(Electronics engineering source data)
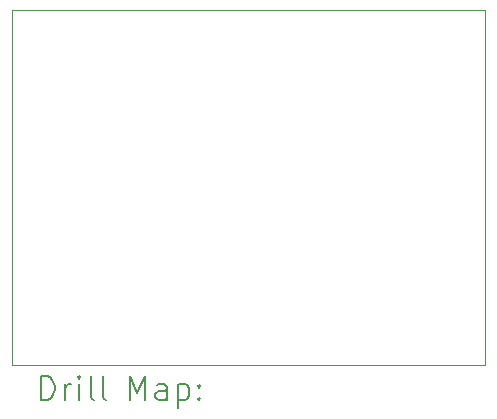
<source format=gbr>
%TF.GenerationSoftware,KiCad,Pcbnew,(7.0.0)*%
%TF.CreationDate,2023-03-31T08:30:36+02:00*%
%TF.ProjectId,MP2393,4d503233-3933-42e6-9b69-6361645f7063,rev?*%
%TF.SameCoordinates,Original*%
%TF.FileFunction,Drillmap*%
%TF.FilePolarity,Positive*%
%FSLAX45Y45*%
G04 Gerber Fmt 4.5, Leading zero omitted, Abs format (unit mm)*
G04 Created by KiCad (PCBNEW (7.0.0)) date 2023-03-31 08:30:36*
%MOMM*%
%LPD*%
G01*
G04 APERTURE LIST*
%ADD10C,0.100000*%
%ADD11C,0.200000*%
G04 APERTURE END LIST*
D10*
X16000000Y-500000D02*
X12000000Y-500000D01*
X16000000Y-3500000D02*
X16000000Y-500000D01*
X12000000Y-3500000D02*
X16000000Y-3500000D01*
X12000000Y-500000D02*
X12000000Y-3500000D01*
D11*
X12242619Y-3798476D02*
X12242619Y-3598476D01*
X12242619Y-3598476D02*
X12290238Y-3598476D01*
X12290238Y-3598476D02*
X12318809Y-3608000D01*
X12318809Y-3608000D02*
X12337857Y-3627048D01*
X12337857Y-3627048D02*
X12347381Y-3646095D01*
X12347381Y-3646095D02*
X12356905Y-3684190D01*
X12356905Y-3684190D02*
X12356905Y-3712762D01*
X12356905Y-3712762D02*
X12347381Y-3750857D01*
X12347381Y-3750857D02*
X12337857Y-3769905D01*
X12337857Y-3769905D02*
X12318809Y-3788952D01*
X12318809Y-3788952D02*
X12290238Y-3798476D01*
X12290238Y-3798476D02*
X12242619Y-3798476D01*
X12442619Y-3798476D02*
X12442619Y-3665143D01*
X12442619Y-3703238D02*
X12452143Y-3684190D01*
X12452143Y-3684190D02*
X12461667Y-3674667D01*
X12461667Y-3674667D02*
X12480714Y-3665143D01*
X12480714Y-3665143D02*
X12499762Y-3665143D01*
X12566428Y-3798476D02*
X12566428Y-3665143D01*
X12566428Y-3598476D02*
X12556905Y-3608000D01*
X12556905Y-3608000D02*
X12566428Y-3617524D01*
X12566428Y-3617524D02*
X12575952Y-3608000D01*
X12575952Y-3608000D02*
X12566428Y-3598476D01*
X12566428Y-3598476D02*
X12566428Y-3617524D01*
X12690238Y-3798476D02*
X12671190Y-3788952D01*
X12671190Y-3788952D02*
X12661667Y-3769905D01*
X12661667Y-3769905D02*
X12661667Y-3598476D01*
X12795000Y-3798476D02*
X12775952Y-3788952D01*
X12775952Y-3788952D02*
X12766428Y-3769905D01*
X12766428Y-3769905D02*
X12766428Y-3598476D01*
X12991190Y-3798476D02*
X12991190Y-3598476D01*
X12991190Y-3598476D02*
X13057857Y-3741333D01*
X13057857Y-3741333D02*
X13124524Y-3598476D01*
X13124524Y-3598476D02*
X13124524Y-3798476D01*
X13305476Y-3798476D02*
X13305476Y-3693714D01*
X13305476Y-3693714D02*
X13295952Y-3674667D01*
X13295952Y-3674667D02*
X13276905Y-3665143D01*
X13276905Y-3665143D02*
X13238809Y-3665143D01*
X13238809Y-3665143D02*
X13219762Y-3674667D01*
X13305476Y-3788952D02*
X13286428Y-3798476D01*
X13286428Y-3798476D02*
X13238809Y-3798476D01*
X13238809Y-3798476D02*
X13219762Y-3788952D01*
X13219762Y-3788952D02*
X13210238Y-3769905D01*
X13210238Y-3769905D02*
X13210238Y-3750857D01*
X13210238Y-3750857D02*
X13219762Y-3731809D01*
X13219762Y-3731809D02*
X13238809Y-3722286D01*
X13238809Y-3722286D02*
X13286428Y-3722286D01*
X13286428Y-3722286D02*
X13305476Y-3712762D01*
X13400714Y-3665143D02*
X13400714Y-3865143D01*
X13400714Y-3674667D02*
X13419762Y-3665143D01*
X13419762Y-3665143D02*
X13457857Y-3665143D01*
X13457857Y-3665143D02*
X13476905Y-3674667D01*
X13476905Y-3674667D02*
X13486428Y-3684190D01*
X13486428Y-3684190D02*
X13495952Y-3703238D01*
X13495952Y-3703238D02*
X13495952Y-3760381D01*
X13495952Y-3760381D02*
X13486428Y-3779428D01*
X13486428Y-3779428D02*
X13476905Y-3788952D01*
X13476905Y-3788952D02*
X13457857Y-3798476D01*
X13457857Y-3798476D02*
X13419762Y-3798476D01*
X13419762Y-3798476D02*
X13400714Y-3788952D01*
X13581667Y-3779428D02*
X13591190Y-3788952D01*
X13591190Y-3788952D02*
X13581667Y-3798476D01*
X13581667Y-3798476D02*
X13572143Y-3788952D01*
X13572143Y-3788952D02*
X13581667Y-3779428D01*
X13581667Y-3779428D02*
X13581667Y-3798476D01*
X13581667Y-3674667D02*
X13591190Y-3684190D01*
X13591190Y-3684190D02*
X13581667Y-3693714D01*
X13581667Y-3693714D02*
X13572143Y-3684190D01*
X13572143Y-3684190D02*
X13581667Y-3674667D01*
X13581667Y-3674667D02*
X13581667Y-3693714D01*
M02*

</source>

▶ [WORK ITEM] What is needed is every line from the data above that includes the string "format", copied out.

▶ [REPLY]
<source format=gbr>
G04 Gerber Fmt 4.5, Leading zero omitted, Abs format (unit mm)*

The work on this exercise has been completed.